- [Requirement]
Your answer should consist of all lines in the listing that hold the word "size".

════

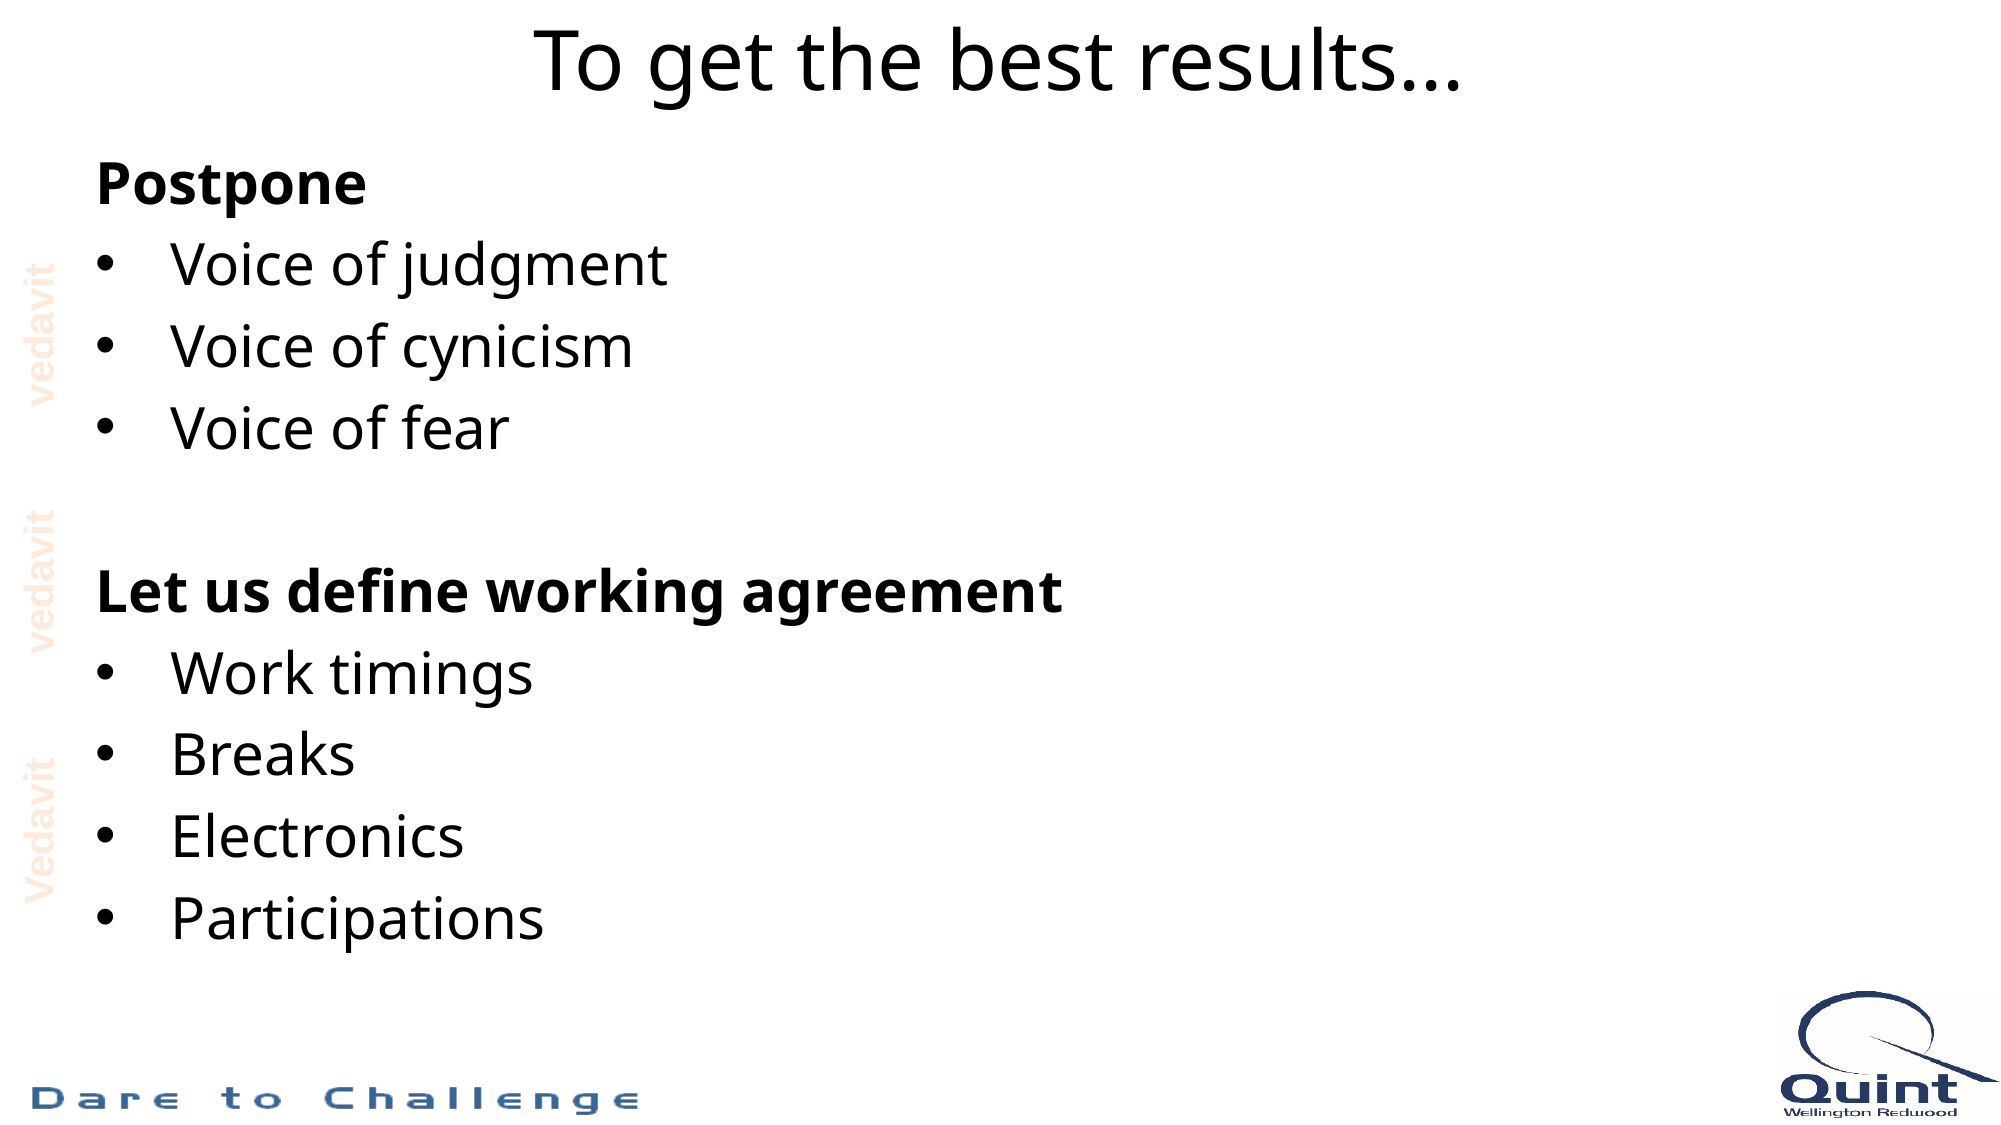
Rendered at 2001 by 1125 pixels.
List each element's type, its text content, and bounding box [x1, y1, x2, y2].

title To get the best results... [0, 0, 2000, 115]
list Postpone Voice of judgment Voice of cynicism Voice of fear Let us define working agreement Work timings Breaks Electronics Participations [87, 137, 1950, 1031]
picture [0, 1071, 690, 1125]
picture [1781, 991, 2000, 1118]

════

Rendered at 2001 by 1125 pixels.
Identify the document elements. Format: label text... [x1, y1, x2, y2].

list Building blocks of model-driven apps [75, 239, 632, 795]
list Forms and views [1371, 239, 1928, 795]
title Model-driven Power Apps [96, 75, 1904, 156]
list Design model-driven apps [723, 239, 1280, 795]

════

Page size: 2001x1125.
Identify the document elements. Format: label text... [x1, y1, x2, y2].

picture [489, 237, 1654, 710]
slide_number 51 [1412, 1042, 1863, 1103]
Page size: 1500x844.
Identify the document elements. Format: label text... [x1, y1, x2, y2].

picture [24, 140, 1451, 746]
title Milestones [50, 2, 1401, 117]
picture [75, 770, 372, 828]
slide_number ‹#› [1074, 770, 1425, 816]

════

- [Exercise response]
Page size: 2001x1125.
Page size: 1500x844.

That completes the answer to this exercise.